Another factor is the difficulty in isolating the “effects” of an individual teacher, who may co-teach a class with another teacher, or whose students may have push-in or pull-out services, or whose students may attend an after-school program or benefit from out-of-school activities.
“Because of the range of influences on student learning, many studies have confirmed that estimates of teacher effectiveness are high unstable,” says the briefing paper. “One study examining two consecutive years of data showed, for example, that across five large urban districts, among teachers who were ranked in the bottom 20% of effectiveness in the first year, fewer than a third were in that bottom group the next year, and another third moved all the way up to the top 40%.
On the other side of the scale, many leading academics in the field of education say student growth should be considered, together with classroom observations and perhaps student surveys, in evaluating teachers. Many state laws, including Illinois, require that teacher evaluation systems include student growth as a factor. Illinois’ deadline is 2016.

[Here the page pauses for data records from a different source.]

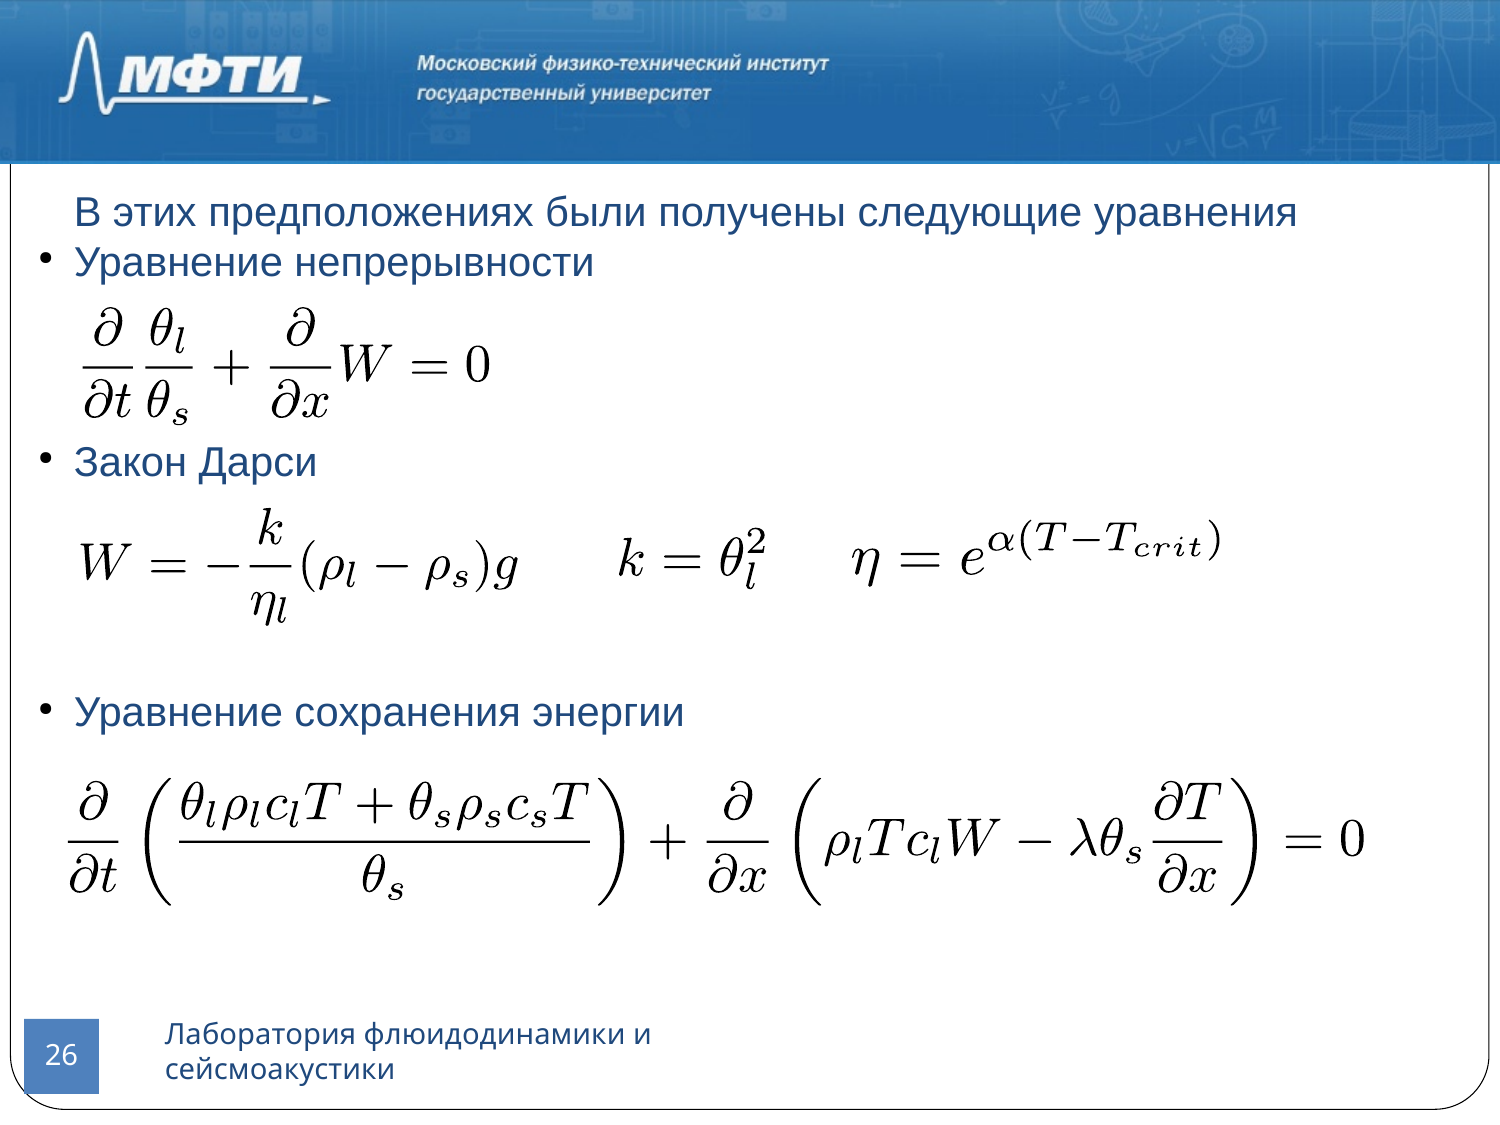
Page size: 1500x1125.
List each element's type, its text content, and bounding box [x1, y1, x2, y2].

text_box [77, 507, 520, 626]
picture [0, 0, 1500, 164]
text_box [616, 527, 768, 590]
text_box В этих предположениях были получены следующие уравнения Уравнение непрерывности Закон Дарси Уравнение сохранения энергии [23, 177, 1441, 1040]
text_box [67, 777, 1366, 906]
text_box [850, 519, 1225, 587]
text_box <номер> [24, 1018, 99, 1094]
text_box [82, 307, 492, 426]
text_box Лаборатория флюидодинамики и сейсмоакустики [150, 1012, 880, 1088]
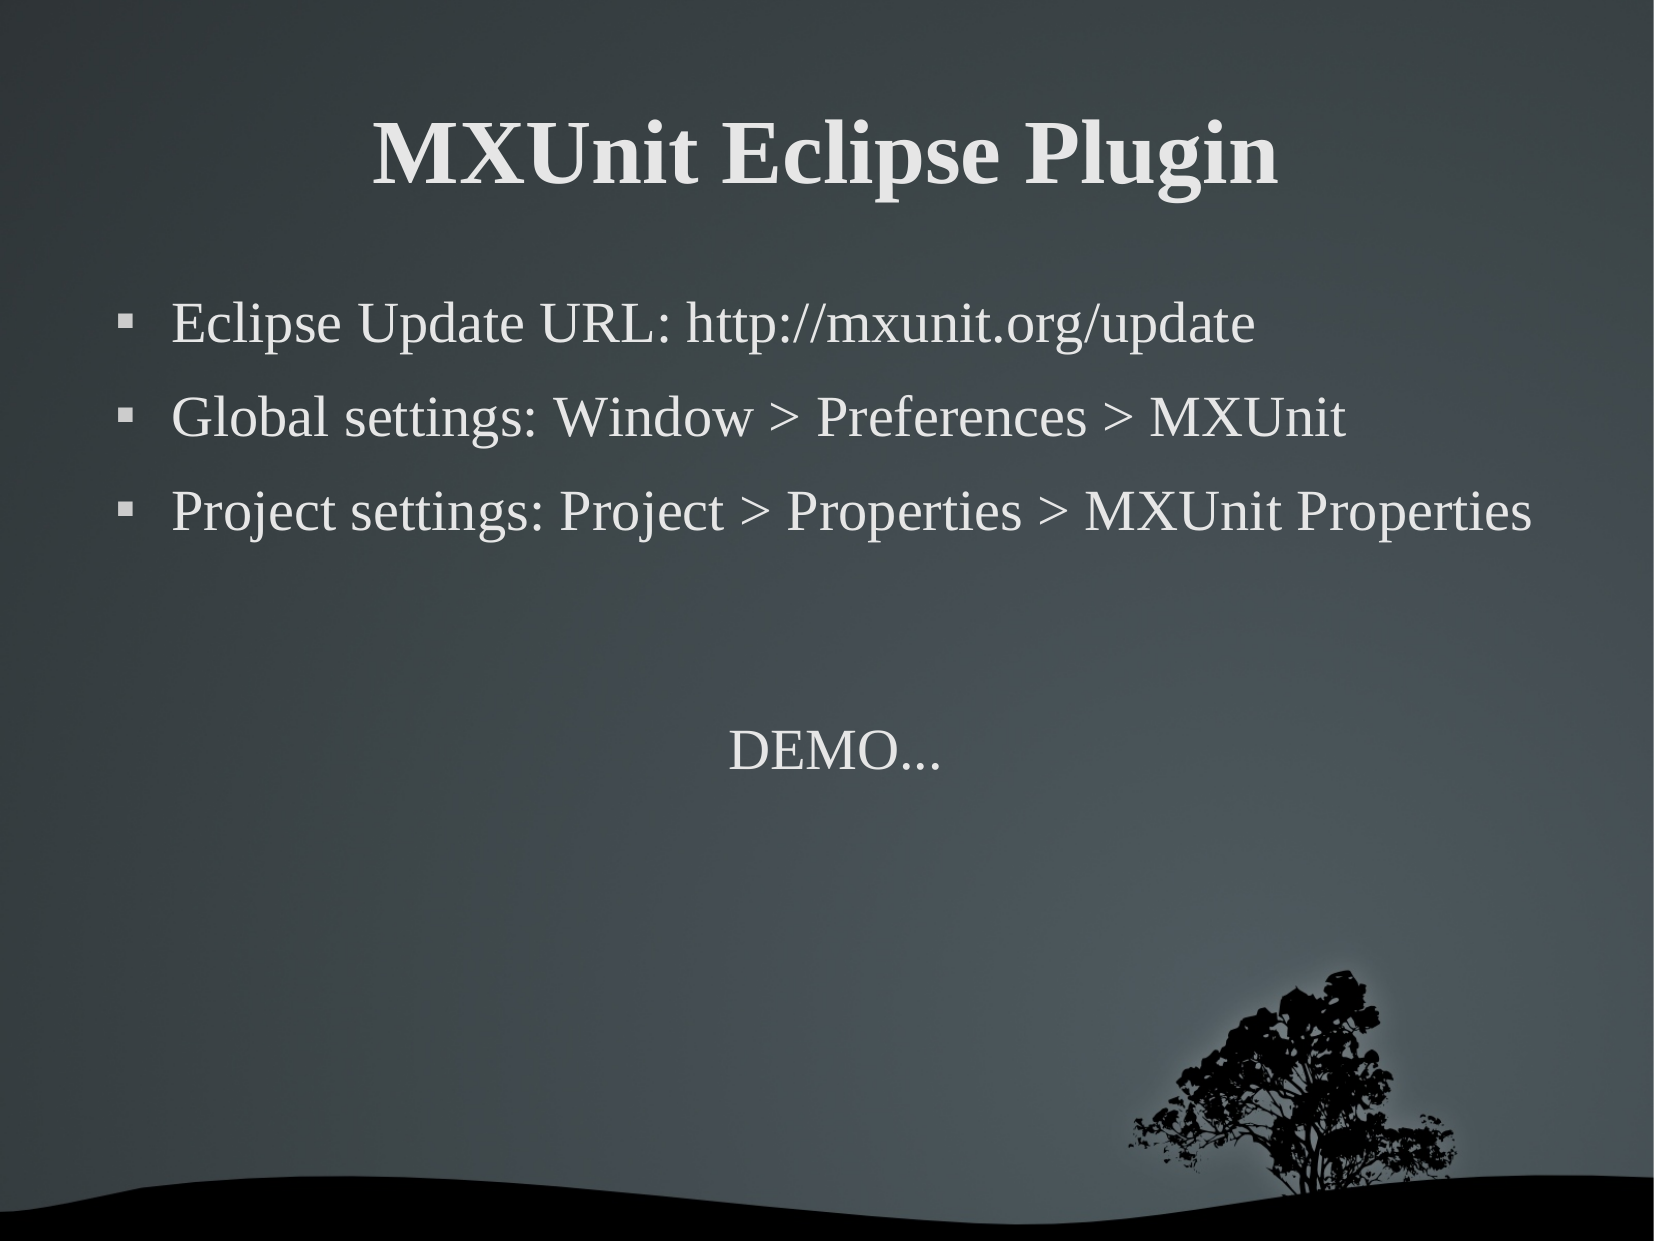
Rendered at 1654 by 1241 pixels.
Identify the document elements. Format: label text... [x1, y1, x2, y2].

list Eclipse Update URL: http://mxunit.org/update Global settings: Window > Preferences > MXUnit Project settings: Project > Properties > MXUnit Properties [82, 290, 1571, 681]
list DEMO... [82, 717, 1571, 1109]
title MXUnit Eclipse Plugin [82, 49, 1571, 257]
picture [0, 0, 1654, 1241]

The MET report says, “Combining observation scores with evidence of student achievement gains and student feedback improved predictive power and reliability.” The MET report computed a teacher’s value-added “by comparing each student’s end-of-year achievement with that of other students who had similar prior performance and demographic characteristics and who had fellow classmates with similar average prior performance and demographics.” (Emphasis theirs) MET thus controlled for student demographics, such as free- and reduced-fee lunch status, disability status, English language learner status, special education status, and gifted student status. It also controlled for classroom peer characteristics and the non-random assignment of students.
When controlling for these factors, the study found that while a teacher’s value-added score may fluctuate from year to year, the relationship between a teacher’s individual year’s score and the teacher’s long-term success was strong. The study adds, “Value-added is the best single predictor of a teacher’s student achievement gains in the future.”
Significantly, MET’s model attempted to control for demographic factors and for non-random assignment of students to a class, its model did not assess teachers using a subset of a class, and it recognized that multiple years of teacher added-value data was preferable to data for only a single year.
MET did not analyze the reliability of other value-added models, although it plans to analyze alternative statistical models in a subsequent report.